Condition No. 3: Shared prejudice. Mr. Stone and Mr. Putin are both terrified of Muslims. This shared view facilitates much of their conversation. In Episode 1, Mr. Stone informed Mr. Putin that William J. Casey, who led the C.I.A. in the 1980s, had a project “to excite the Muslims in the Caucasus in Central Asia.” (Mr. Stone is apparently unaware that the Caucasus and Central Asia are two different regions, hundreds of miles apart.)
In Episode 2, Mr. Stone offers his sympathy to Mr. Putin: “You mentioned earlier, the white, the ethnic Russian population is diminishing,” he says, apparently believing that Russia was, consequently, in danger. But Mr. Putin has good news: “Fortunately, we have reversed this situation. For three years running, we have had population growth, including in regions that are historically majority ethnic-Russian.” Mr. Putin practically appears to be the savior of the white race.
Condition No. 4: An inability or an unwillingness to distinguish fact from fiction. Throughout the interviews, Mr. Stone appears to ask Mr. Putin prearranged questions, probably written by the Russian president’s staff. Such scripted questions are standard fare for Mr. Putin’s annual news conference with Russian journalists.

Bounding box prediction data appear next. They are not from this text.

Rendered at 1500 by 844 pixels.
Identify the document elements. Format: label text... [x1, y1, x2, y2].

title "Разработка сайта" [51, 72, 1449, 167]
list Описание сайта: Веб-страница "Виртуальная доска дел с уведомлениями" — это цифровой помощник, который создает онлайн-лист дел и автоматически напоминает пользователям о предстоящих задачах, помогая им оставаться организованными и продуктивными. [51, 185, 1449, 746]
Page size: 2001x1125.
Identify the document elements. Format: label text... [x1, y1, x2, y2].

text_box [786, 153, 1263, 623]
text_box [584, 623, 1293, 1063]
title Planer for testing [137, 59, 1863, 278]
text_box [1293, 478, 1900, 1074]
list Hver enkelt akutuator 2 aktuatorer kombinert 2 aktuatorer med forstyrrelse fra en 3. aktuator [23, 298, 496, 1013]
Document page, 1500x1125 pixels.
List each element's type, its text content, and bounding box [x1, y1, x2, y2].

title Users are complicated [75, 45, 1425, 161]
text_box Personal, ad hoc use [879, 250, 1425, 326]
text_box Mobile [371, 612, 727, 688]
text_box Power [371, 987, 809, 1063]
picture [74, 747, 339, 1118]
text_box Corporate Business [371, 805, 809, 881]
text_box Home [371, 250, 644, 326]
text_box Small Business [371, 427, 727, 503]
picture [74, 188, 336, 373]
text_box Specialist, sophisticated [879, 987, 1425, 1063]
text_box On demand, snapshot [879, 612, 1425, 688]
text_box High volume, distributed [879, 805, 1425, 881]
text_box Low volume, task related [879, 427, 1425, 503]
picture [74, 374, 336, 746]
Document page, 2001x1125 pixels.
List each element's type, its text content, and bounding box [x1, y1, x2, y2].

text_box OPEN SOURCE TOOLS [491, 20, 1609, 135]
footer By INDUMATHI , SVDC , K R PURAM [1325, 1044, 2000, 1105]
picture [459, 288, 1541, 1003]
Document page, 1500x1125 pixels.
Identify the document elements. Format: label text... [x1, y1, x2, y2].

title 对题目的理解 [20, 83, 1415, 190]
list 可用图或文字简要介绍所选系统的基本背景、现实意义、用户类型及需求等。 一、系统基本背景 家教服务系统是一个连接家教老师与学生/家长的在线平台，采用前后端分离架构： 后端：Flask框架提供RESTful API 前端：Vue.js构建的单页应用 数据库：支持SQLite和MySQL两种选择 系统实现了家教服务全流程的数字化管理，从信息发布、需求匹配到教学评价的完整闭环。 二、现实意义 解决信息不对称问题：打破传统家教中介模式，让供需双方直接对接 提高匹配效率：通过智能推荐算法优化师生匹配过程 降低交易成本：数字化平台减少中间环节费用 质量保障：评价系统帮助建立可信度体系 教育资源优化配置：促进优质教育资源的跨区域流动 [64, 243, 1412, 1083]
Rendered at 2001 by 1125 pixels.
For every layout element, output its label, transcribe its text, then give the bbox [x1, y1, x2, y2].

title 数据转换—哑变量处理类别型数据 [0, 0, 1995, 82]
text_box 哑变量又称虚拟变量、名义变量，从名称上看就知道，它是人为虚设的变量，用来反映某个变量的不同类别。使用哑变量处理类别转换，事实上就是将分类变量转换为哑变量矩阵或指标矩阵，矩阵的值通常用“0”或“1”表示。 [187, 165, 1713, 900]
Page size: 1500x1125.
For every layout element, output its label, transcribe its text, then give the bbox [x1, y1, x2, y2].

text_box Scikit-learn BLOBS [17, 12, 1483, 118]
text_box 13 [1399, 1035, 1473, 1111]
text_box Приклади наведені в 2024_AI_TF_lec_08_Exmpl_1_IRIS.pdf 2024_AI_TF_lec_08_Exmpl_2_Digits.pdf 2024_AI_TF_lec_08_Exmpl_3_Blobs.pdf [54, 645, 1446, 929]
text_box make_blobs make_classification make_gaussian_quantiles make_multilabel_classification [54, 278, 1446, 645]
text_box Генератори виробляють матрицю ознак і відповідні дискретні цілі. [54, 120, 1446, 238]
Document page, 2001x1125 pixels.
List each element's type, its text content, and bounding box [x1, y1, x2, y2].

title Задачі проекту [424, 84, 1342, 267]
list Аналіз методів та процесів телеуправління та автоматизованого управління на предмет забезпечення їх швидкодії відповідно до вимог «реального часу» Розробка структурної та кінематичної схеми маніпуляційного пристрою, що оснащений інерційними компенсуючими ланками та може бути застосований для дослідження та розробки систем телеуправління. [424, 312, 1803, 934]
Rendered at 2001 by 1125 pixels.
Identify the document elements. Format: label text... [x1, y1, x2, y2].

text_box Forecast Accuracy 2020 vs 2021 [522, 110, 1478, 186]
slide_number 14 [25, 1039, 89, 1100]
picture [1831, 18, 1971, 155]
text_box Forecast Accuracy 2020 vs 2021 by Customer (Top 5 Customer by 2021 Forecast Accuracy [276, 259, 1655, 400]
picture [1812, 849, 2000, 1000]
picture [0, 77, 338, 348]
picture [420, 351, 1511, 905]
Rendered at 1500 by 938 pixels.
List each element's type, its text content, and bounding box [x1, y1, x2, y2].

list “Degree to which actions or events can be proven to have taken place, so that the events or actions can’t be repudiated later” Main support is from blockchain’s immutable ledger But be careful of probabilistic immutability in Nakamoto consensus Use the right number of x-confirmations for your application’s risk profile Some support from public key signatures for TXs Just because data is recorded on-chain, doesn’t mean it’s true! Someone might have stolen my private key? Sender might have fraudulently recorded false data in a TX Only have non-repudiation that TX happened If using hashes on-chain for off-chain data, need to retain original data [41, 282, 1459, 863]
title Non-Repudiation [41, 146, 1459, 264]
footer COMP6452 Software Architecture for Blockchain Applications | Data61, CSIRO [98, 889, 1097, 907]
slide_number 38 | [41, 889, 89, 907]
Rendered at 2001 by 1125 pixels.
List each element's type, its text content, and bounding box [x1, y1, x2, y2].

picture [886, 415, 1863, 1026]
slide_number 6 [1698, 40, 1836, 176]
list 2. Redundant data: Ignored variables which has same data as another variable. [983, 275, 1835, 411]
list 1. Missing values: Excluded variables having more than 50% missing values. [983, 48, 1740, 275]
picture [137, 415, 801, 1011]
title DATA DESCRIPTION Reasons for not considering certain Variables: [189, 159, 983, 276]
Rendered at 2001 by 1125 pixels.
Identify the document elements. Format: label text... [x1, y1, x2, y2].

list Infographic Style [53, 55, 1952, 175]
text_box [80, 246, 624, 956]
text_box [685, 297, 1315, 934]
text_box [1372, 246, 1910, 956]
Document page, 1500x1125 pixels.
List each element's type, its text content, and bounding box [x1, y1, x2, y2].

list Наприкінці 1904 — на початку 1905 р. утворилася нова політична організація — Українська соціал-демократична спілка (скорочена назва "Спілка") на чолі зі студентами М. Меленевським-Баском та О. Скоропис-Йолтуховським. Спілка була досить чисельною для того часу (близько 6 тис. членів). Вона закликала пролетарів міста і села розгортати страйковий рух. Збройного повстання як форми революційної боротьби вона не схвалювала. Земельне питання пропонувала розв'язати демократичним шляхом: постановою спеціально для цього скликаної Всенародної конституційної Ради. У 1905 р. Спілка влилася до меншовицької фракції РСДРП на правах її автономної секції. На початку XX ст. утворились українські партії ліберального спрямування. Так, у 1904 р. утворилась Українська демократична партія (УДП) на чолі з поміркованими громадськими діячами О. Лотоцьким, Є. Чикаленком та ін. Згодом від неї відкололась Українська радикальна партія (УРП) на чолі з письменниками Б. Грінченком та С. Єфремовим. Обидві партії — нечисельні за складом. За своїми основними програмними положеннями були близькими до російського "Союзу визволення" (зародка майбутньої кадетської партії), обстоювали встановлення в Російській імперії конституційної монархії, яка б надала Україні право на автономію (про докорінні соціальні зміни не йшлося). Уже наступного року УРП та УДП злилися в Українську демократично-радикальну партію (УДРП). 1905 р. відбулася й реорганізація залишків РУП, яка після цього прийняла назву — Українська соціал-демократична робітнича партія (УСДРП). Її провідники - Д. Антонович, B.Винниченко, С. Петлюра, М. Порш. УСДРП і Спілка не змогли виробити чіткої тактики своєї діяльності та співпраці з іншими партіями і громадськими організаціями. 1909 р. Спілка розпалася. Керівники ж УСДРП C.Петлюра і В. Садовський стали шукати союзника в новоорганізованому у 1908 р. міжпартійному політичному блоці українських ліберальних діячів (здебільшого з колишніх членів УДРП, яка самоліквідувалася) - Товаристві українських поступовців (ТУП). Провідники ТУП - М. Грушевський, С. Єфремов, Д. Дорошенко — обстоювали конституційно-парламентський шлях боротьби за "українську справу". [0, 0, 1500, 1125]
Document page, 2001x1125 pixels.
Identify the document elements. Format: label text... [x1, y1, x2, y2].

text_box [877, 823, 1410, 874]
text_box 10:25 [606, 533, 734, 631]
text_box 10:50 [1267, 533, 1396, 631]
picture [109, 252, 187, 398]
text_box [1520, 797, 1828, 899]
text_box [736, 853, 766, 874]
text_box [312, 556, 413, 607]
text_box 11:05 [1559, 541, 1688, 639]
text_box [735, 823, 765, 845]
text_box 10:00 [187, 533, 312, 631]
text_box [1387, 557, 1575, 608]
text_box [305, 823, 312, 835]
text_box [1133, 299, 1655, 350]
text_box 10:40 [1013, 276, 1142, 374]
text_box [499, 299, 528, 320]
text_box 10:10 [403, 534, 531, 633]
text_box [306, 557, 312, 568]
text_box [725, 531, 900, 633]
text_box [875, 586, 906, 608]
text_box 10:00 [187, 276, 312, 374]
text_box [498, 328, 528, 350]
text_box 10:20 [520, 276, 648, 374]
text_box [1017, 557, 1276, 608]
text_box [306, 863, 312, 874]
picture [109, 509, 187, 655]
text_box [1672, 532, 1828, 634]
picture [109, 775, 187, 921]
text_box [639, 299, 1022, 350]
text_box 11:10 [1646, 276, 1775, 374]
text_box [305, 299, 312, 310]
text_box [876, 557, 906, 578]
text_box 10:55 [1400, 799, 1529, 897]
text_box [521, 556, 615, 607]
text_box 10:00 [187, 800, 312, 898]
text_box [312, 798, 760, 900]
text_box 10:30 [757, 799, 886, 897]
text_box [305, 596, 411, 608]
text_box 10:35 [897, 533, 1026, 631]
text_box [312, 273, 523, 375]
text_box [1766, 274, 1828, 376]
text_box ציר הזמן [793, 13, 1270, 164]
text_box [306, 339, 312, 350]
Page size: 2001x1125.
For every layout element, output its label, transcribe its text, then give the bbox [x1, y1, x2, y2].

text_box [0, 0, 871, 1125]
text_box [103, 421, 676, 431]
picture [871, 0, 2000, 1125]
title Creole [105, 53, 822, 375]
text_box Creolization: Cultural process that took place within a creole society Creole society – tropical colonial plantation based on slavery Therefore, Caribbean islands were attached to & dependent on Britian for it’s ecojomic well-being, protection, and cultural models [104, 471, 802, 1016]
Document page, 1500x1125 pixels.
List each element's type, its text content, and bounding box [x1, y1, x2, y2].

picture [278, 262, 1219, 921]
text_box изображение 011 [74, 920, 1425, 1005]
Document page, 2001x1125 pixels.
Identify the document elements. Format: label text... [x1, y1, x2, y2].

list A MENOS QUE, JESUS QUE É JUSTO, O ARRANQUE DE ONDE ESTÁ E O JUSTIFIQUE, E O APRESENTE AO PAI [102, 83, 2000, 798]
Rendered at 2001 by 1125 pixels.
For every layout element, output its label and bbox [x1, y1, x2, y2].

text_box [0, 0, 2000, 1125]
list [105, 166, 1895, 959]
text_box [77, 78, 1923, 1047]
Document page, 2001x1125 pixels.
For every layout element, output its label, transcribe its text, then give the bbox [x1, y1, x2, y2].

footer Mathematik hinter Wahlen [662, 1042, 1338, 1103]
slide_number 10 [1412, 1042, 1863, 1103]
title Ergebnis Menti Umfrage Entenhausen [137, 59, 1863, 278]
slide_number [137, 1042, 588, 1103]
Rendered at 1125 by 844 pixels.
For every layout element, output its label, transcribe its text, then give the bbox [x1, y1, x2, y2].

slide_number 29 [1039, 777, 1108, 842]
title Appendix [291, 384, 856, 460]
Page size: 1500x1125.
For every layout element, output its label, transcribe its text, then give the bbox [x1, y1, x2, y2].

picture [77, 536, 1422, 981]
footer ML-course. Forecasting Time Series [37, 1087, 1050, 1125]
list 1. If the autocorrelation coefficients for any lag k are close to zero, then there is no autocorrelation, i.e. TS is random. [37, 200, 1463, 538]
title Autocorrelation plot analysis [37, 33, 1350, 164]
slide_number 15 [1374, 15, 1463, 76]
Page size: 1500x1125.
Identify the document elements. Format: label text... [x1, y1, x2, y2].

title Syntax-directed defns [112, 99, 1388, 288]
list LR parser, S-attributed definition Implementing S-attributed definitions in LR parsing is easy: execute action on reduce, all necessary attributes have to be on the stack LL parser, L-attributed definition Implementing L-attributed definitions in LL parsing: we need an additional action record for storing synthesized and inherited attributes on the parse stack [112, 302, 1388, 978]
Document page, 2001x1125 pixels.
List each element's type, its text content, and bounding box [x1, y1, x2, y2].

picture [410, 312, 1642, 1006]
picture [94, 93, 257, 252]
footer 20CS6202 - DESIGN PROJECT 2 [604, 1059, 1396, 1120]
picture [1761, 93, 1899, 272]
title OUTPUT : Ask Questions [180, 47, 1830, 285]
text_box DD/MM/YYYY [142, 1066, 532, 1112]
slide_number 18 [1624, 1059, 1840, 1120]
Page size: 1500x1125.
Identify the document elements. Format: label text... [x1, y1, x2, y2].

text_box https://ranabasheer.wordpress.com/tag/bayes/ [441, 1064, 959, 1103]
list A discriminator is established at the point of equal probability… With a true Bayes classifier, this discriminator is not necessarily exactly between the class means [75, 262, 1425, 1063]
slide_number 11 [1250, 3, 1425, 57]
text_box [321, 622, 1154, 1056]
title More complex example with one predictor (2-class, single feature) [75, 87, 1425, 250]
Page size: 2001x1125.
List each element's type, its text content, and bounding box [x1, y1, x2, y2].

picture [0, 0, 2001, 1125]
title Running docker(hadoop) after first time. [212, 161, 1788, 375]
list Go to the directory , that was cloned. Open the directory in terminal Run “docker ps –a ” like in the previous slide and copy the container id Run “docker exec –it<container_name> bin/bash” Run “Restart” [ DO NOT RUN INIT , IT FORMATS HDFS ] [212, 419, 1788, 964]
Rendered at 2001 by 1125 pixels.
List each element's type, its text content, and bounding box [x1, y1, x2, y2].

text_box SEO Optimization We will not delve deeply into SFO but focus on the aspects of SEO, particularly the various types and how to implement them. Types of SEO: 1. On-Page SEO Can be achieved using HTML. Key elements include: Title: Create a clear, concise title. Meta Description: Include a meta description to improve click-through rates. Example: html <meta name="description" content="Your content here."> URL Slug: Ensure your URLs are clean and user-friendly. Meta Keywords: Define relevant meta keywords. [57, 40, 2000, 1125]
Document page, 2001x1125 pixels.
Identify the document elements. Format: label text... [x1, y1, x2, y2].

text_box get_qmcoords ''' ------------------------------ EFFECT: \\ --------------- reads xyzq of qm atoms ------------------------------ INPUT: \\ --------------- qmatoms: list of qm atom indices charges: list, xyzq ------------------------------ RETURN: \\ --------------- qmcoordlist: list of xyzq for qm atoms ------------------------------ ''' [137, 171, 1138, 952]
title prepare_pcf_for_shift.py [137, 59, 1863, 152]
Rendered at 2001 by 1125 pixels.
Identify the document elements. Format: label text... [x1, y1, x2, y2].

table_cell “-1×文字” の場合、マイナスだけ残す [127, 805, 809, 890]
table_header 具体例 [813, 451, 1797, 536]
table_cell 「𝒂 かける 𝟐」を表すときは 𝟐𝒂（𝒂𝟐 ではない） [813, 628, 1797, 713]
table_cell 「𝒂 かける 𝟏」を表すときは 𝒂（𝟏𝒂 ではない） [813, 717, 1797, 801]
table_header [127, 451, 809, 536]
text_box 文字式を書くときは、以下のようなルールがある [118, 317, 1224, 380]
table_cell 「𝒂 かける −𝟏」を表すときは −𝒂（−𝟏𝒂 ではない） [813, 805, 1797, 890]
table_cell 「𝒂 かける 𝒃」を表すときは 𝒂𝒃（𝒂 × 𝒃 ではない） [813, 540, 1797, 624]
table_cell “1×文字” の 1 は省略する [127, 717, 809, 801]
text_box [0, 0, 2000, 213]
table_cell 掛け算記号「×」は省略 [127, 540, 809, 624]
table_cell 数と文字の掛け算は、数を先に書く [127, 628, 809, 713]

In Episode 1, for example, Mr. Stone, after fumbling through a set of inaccurate biographical queries, suddenly asks Mr. Putin about assassination attempts against him. There had been more plots against Mr. Putin, says Mr. Stone, than against Fidel Castro. “There is a legitimate five I’ve heard about,” he says confidently. This is remarkable, because journalists who have covered Mr. Putin — including me — have not heard of five, four or even one attempt to assassinate the Russian president (though Russian law enforcement has claimed to have foiled a plot or two). But Mr. Putin is not at all surprised at the question and proceeds to answer it confidently.
It should not be surprising that Mr. Stone is willing to play the Kremlin’s game. Throughout the “Interviews,” he uses footage from feature films — World War II movies and even Mr. Stone’s own drama “Snowden” — as though they were documentaries.
Condition No. 5: Moral neutrality. To exercise ignorance, racist prejudice, a love of power and total disregard for factual accuracy, one has to inhabit a world where everything can mean anything and nothing is certain.
A quote from Episode 4 illustrates how this approach works: “Stalin was a product of his time,” Mr. Putin says. “You can demonize him all you want, or, on the other hand, talk about his contributions to victory over Nazism. But the excessive demonization of Stalin is just one way to attack the Soviet Union and Russia, to suggest that today’s Russia carries the birthmarks of Stalinism. Everyone has one kind of birthmark or another. So what?”
So what, that is, if Russia increasingly idolizes the man who killed millions of Soviet citizens and confined tens of millions to concentration camps? So nothing, apparently. “Your father, your mother, admired him, right?” Mr. Stone says. “Of course,” Mr. Putin says.
Of course, Oliver Stone is not Donald Trump. But he shares with him a certain way of seeing the world and being in the world — and the luxury of persisting in this way of being, and even making a spectacle of it.
Masha Gessen is a contributing opinion writer and the author of The Man Without a Face: The Unlikely Rise of Vladimir Putin.